The first cause of beatification in which Escalante worked is linked to the virtual beheading of a 72-year-old Catholic Chaldean nun, Cécile Moshe, which occurred in Baghdad in August 2002.. “It was a horrible murder, she almost cut her throat with a kitchen knife … It was when Saddam Hussein was still in power (1979-2003), when the Christian minority, paradoxically, lived much calmer” , He said.

Boys unfurl a poster of Pope Francis on the rubble of a destroyed house next to the ruins of a Christian church in Mosul
Boys unfurl a poster of Pope Francis on the rubble of a destroyed house next to the ruins of a Christian church in MosulZAID AL-OBEIDI – AFP

The second cause, with an episode that occurred in June 2007, before the arrival of the fundamentalist terrorist group Islamic State (IS) on the outskirts of Mosul, in northern Iraq, the massacre of a priest, Ragheed Ganni and three lay people, sub-deacons, Basman Daoud, Waheed Isho and Ghassan Bidawid, all very young. “It was a liberated area. “I cannot close the house of God,” the priest, who had been trained in Rome, told them when the terrorists broke into two cars and shot them. The assassins have never been arrested, but they present themselves as a terrorist group that will unite with ISIS, ”said Escalante, who stressed that an atmosphere of rejection of Christians already prevailed at the time. anyway. “The cause of the martyrdom of the four is based on the eyewitness testimony of the wife of one of the sub-deacons, who is now a refugee in Australia, who survived because the terrorists believed she had killed her,” he said. -he adds.
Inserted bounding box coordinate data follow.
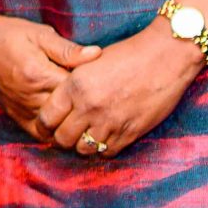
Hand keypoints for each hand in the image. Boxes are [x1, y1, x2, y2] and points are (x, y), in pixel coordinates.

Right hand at [0, 0, 100, 137]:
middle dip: (87, 112)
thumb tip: (98, 54)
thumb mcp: (39, 34)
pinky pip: (40, 134)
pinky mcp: (15, 115)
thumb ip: (68, 49)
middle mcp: (30, 97)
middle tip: (105, 105)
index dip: (95, 91)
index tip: (107, 85)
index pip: (77, 93)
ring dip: (73, 126)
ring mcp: (21, 109)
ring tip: (89, 118)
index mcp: (39, 76)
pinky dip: (56, 133)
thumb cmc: (9, 33)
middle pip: (69, 115)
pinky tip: (68, 126)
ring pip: (56, 129)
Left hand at [33, 28, 199, 158]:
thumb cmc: (128, 55)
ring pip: (83, 149)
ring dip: (81, 146)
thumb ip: (72, 84)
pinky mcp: (130, 132)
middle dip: (60, 139)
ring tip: (83, 138)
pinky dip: (102, 148)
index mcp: (74, 86)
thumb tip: (57, 101)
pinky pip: (107, 152)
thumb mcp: (89, 63)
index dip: (43, 126)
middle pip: (62, 139)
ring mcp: (110, 122)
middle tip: (64, 135)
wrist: (165, 57)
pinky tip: (103, 139)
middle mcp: (89, 106)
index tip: (45, 128)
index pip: (46, 119)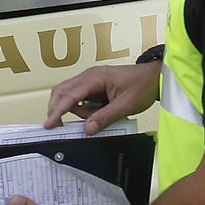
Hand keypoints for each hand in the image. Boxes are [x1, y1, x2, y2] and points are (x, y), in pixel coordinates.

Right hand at [45, 61, 161, 133]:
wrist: (155, 77)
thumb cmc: (142, 86)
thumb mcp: (125, 105)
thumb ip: (105, 117)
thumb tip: (87, 129)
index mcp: (95, 77)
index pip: (70, 95)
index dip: (57, 110)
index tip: (49, 123)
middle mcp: (89, 76)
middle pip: (62, 91)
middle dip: (59, 109)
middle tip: (58, 126)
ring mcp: (91, 80)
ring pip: (70, 95)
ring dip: (78, 110)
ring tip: (99, 116)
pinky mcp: (94, 85)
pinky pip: (81, 98)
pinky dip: (84, 108)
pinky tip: (99, 112)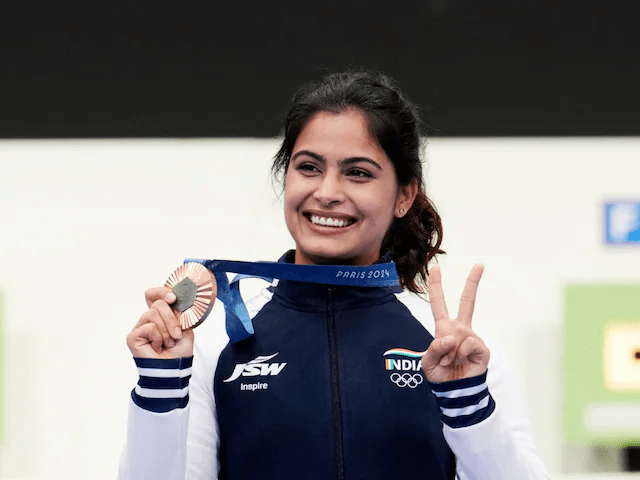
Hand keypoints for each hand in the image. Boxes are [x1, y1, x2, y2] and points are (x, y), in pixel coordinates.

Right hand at [126, 287, 194, 358]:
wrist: (175, 368)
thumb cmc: (180, 350)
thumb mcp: (185, 326)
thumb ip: (179, 312)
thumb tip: (173, 298)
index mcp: (160, 315)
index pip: (153, 295)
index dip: (161, 292)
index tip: (173, 298)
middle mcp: (148, 320)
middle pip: (158, 304)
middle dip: (172, 319)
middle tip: (176, 335)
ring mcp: (139, 328)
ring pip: (153, 314)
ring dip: (167, 331)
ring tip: (168, 343)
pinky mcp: (133, 337)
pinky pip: (149, 327)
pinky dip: (158, 338)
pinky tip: (158, 348)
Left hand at [421, 264, 489, 382]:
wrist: (454, 392)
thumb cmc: (440, 375)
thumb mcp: (428, 362)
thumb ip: (434, 348)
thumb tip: (450, 338)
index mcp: (444, 328)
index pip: (439, 303)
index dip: (436, 286)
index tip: (436, 268)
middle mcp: (459, 328)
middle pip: (467, 301)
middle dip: (472, 282)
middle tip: (480, 264)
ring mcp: (472, 337)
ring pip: (458, 335)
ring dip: (450, 352)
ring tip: (451, 362)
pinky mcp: (481, 348)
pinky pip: (467, 344)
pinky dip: (460, 355)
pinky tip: (461, 362)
The third cause has to do with the violent deaths of 48 people, including two priests, a one month pregnant woman, entire families and children, in the terrible fundamentalist attack on the Syrian Catholic cathedral in Baghdad on Sunday 31st. October. 2010, in full mass. Tomorrow afternoon, the Pope will visit the scene of this crime, when there will be, in a restored and rededicated cathedral, a meeting with the local clergy, during which he will pay homage.

“The terrorists blew themselves up inside the cathedral after a four-hour seizure. The day after the attack, two-thirds of the Diocese of Baghdad left Iraq. Terrorists have been very successful in destroying ChristianityEscalante denounced, which did not hide, however, its deep disappointment that the beatification will not take place during the trip. “The cause of these 48 martyrs began in February 2019 and ended in October of the same year, very quickly, in view of the eventual journey. Humanly, it is impossible to reconstruct the 48 life stories of these people in a destroyed country like Iraq, but it was clear that all 48 died as martyrs. And the truth is that we are hurt because that would have been the moment of beatification, but the Holy See did not care, ”he lamented. And he blamed the delay on the scandal that hit the Congregation for the Causes of Saints with the defenestration of its former leader, Cardinal Angelo Becciu.

Escalante predicted, finally, that beyond the dangers implicit in the historic visit of the Pope, all will be well and it will be a success for Jorge Bergoglio. “Iraqis have prayed a lot that nothing will happen, there is a lot of prayer for peace. It is true that there are many risks, we do not know today what is happening in Iraq, there are services, drones, but it is up to the Iraqi government to cut the cod … I think nothing is going to happen because it is not in the best interest of the Iraqi government to do an about-face. And that the Pope will get credit ”.